La muerte de Colbert en 1683 lo privó de un protector efectivo. A pesar del favor del rey, Le Brun tuvo que enfrentarse a una camarilla fomentada por los celos de Pierre Mignard y apoyada por Louvois. Se le retiró la realización de importantes obras de decoración. En sus últimos años, Le Brun volvió a pintar cuadros de caballete, en los que se puede reconocer la memoria de Poussin. La continuación de la Vida de Jesús, ordenada por el rey, incluye un Adoración de los pastores donde la emoción surge de un bello efecto de claroscuro, como en el que le pintó Le Brun, con más fervor aún (los dos cuadros están en el Louvre). El maestro murió mientras triunfaba la cábala; Mignard lo sucedió en todos sus cargos.
El pintor
La obra de Le Brun no es solo el testimonio de una carrera, la más brillante de su siglo. Su estilo es masculino, serio, heroico, a veces brutal al principio. La ejecución es amplia, sin el refinamiento de La Hire o Le Sueur, y el colorido es menos vivo y cálido que el de la mayoría de los maestros franceses del siglo. Le Brun se siente cómodo con la alegoría, por lo que inmediatamente encuentra formas vivientes y legibles. Este regalo le permite sobresalir en grandes decoraciones. Sin embargo, el realismo nunca pierde sus derechos; inspira piezas sabrosas, especialmente en las obras del primer período (por ejemplo, la estufa y el gato de la Sueño del Niño Jesús), pero todavía en algo de madurez, como la escalera de los Embajadores o los tapices de Historia del Rey.
El maestro constructor
Le Brun no habría podido llegar al final de sus negocios sin la intervención de numerosos ayudantes. Esto explica ciertas debilidades en la ejecución, que se pueden ver especialmente en las grandes decoraciones del período de Versalles. Mientras que Jean-Baptiste de Champaigne (1631-1681), Noël Coypel (1628-1707), Antoine Paillet (1626-1701), Michel II Corneille (1642-1708), Jean-Baptiste Corneille (1649-1695), René Antoine Houasse (1645-1710), etc., trabajando bajo su dirección, han conservado su huella individual, otros pintores, como Louis Licherie (1629-1687) o François Verdier (1651-1730), sobrino por matrimonio del maestro, reflejan más directamente su influencia. Entre los colaboradores de Le Brun, también hay que tener en cuenta a los especialistas: Jacques Rousseau (1630-1693), que pintó arquitecturas trompe-l’oeil; Jean-Baptiste Monnoyer (1634-1699), autor de suntuosos bodegones; Belin de Fontenay (1653-1715), pintor de flores; sin omitir a Adam Frans Van der Meulen (1632-1690), el pintor de batallas, a quien Le Brun confió fondos de paisaje para sus modelos de tapices.

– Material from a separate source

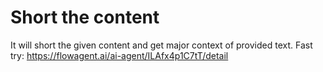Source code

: # Short the content
It will short the given content and get major context of provided text.
Fast try: https://flowagent.ai/ai-agent/ILAfx4p1C7tT/detail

Como hemos visto, la carrera oficial de Le Brun se extiende al campo de la pintura. La increíble riqueza de su invención queda ilustrada por los dibujos que entregó al talento de escultores, cazadores, carpinteros, orfebres, tapiceros. La mayor parte del tiempo, se contentaba con proporcionarles «pensamientos» que admitían una libertad de ejecución bastante grande, pero aseguraban la unidad del estilo decorativo que acompañó al período más brillante del reinado de Luis XIV.